Please print every record below exactly as it appears, but leave out the pictures.

Page images and extracted text »
Segment Open

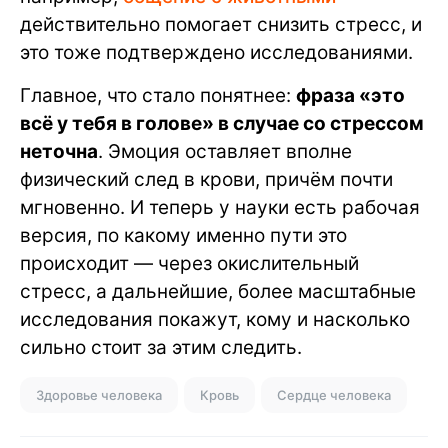
действительно помогает снизить стресс, и
это тоже подтверждено исследованиями.
Главное, что стало понятнее:
фраза «это
всё у тебя в голове» в случае со стрессом
неточна
. Эмоция оставляет вполне
физический след в крови, причём почти
мгновенно. И теперь у науки есть рабочая
версия, по какому именно пути это
происходит — через окислительный
стресс, а дальнейшие, более масштабные
исследования покажут, кому и насколько
сильно стоит за этим следить.
Здоровье человека
Кровь
Сердце человека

Segment Closed

RESULT OF THE TASK »
действительно помогает снизить стресс, и
это тоже подтверждено исследованиями.
Главное, что стало понятнее:
фраза «это
всё у тебя в голове» в случае со стрессом
неточна
. Эмоция оставляет вполне
физический след в крови, причём почти
мгновенно. И теперь у науки есть рабочая
версия, по какому именно пути это
происходит — через окислительный
стресс, а дальнейшие, более масштабные
исследования покажут, кому и насколько
сильно стоит за этим следить.
Здоровье человека
Кровь
Сердце человека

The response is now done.